**What you will do**
A. Can you rewrite the paragraph of the diet article that begins "This leads to crash diets" as a short bulleted list that keeps its main facts?
B. Would you quote the diet article word for word, from "Nutrition is much" up to and including "their regular routine."?

There are 2 different ways to use the term diet: as a noun, and as a verb.
As a noun: the kinds of food that a person, animal, or community habitually eats.
As a verb: restrict oneself to small amounts or special kinds of food in order to lose weight.
Why is it important to differentiate? Because people are often glued to the idea of going on a diet (temporary, has an end date) rather than focusing on what their overall (what the bulk of their year) diet looks like.
We’re here to remind you that no matter how successful you are on a short term diet, you will always end up back at square one if you don’t fix what’s going on overall.
Nutrition is much like exercise: it’s not as if you can workout enough one day and then be set for life. If you want the positive effect of exercise, it’s something you need to keep up with doing for as long as you’re looking for results. This is why people often try to make exercise a part of their regular routine.
Nutrition is the same and yet people often treat as as a temporary effort. They don’t look at what they can do to make their diet healthier for the rest of their life, they are trying to see how fast they can’t possibly see the results they want to see.
This leads to crash diets, unsustainable meal plans, and/or restricting entire food groups. These type of diets are like going from a desk job with no other exercise to suddenly working out for 2+ hours a day, 7 days a week. It’s unnecessary, impossible to keep up for an entire year, and will probably lead you down the path of saying “whatever, I’m ordering cheese fries”
We must STOP looking at nutrition through a temporary lens and start figuring out what changes we need to make to have a healthy diet be something that is our baseline. This does NOT mean your diet needs to look perfect… but until you have consistently incorporated protein, vegetables and adequate water in to your ever day life, there is really no need to look in to restrictive eating.

(Joint position lists)
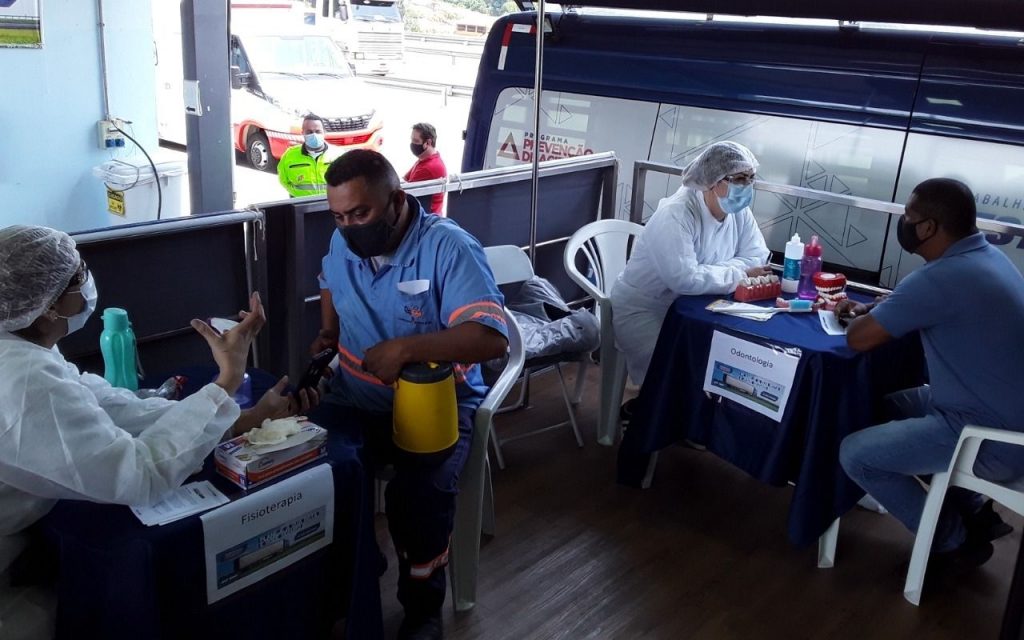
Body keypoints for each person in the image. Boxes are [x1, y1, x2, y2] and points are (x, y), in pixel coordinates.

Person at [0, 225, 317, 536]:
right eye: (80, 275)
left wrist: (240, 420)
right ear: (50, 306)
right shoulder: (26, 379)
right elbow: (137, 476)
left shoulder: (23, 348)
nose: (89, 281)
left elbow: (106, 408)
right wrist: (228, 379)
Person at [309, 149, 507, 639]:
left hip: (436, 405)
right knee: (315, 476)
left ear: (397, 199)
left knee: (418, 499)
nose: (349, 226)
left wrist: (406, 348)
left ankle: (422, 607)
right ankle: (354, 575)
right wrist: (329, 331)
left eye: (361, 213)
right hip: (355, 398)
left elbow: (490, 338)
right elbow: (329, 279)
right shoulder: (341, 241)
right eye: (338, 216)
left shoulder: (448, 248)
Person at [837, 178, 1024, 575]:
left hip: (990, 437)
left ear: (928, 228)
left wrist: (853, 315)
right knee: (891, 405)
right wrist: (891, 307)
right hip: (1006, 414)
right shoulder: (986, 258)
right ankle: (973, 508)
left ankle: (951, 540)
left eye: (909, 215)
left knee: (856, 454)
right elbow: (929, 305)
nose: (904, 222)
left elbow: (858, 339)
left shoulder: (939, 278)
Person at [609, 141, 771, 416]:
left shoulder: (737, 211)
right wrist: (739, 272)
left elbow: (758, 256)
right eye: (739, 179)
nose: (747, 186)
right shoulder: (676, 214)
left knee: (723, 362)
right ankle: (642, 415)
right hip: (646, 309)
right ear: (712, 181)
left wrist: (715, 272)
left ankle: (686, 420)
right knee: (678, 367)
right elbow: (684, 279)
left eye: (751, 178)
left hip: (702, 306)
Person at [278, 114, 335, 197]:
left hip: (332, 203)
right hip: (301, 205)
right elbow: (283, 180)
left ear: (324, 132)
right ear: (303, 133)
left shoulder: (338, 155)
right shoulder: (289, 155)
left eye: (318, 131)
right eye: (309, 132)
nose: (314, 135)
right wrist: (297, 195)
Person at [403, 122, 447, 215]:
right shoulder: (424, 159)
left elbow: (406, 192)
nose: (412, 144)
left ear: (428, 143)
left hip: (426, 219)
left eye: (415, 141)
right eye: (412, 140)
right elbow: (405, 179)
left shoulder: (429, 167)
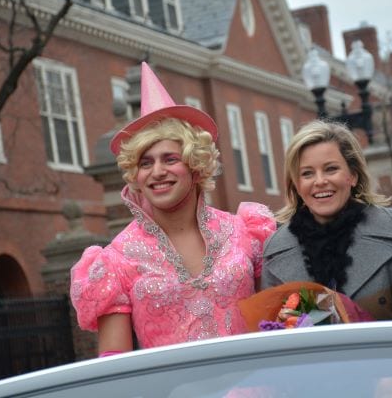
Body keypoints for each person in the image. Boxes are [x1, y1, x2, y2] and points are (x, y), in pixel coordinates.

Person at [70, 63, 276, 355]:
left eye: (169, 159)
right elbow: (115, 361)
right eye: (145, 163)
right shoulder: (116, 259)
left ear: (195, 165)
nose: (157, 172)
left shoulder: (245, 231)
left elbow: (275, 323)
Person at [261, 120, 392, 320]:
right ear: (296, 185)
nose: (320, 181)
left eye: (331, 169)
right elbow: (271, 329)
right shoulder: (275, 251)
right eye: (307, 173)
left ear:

* * *

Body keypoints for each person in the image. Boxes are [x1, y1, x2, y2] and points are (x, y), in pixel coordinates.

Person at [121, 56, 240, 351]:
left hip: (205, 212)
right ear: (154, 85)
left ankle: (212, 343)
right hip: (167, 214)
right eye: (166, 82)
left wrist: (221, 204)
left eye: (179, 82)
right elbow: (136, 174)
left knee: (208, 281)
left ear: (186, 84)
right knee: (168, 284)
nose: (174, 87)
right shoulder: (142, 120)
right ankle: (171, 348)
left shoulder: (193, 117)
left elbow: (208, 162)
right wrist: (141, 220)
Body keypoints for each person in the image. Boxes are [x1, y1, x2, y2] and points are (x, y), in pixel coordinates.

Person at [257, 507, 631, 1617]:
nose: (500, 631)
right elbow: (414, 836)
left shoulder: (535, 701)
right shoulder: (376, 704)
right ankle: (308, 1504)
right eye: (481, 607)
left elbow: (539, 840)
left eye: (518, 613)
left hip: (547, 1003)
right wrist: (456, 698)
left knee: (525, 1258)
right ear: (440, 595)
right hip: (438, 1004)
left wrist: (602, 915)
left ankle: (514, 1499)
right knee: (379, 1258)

**Task results**
A.
- Treating nutrition as a temporary effort leads to crash diets, unsustainable meal plans, and/or restricting entire food groups.
- These diets are like going from a desk job with no other exercise to working out 2+ hours a day, 7 days a week.
- They are unnecessary and impossible to keep up for an entire year.
- They will probably end with giving up and ordering cheese fries.

B.
Nutrition is much like exercise: it’s not as if you can workout enough one day and then be set for life. If you want the positive effect of exercise, it’s something you need to keep up with doing for as long as you’re looking for results. This is why people often try to make exercise a part of their regular routine.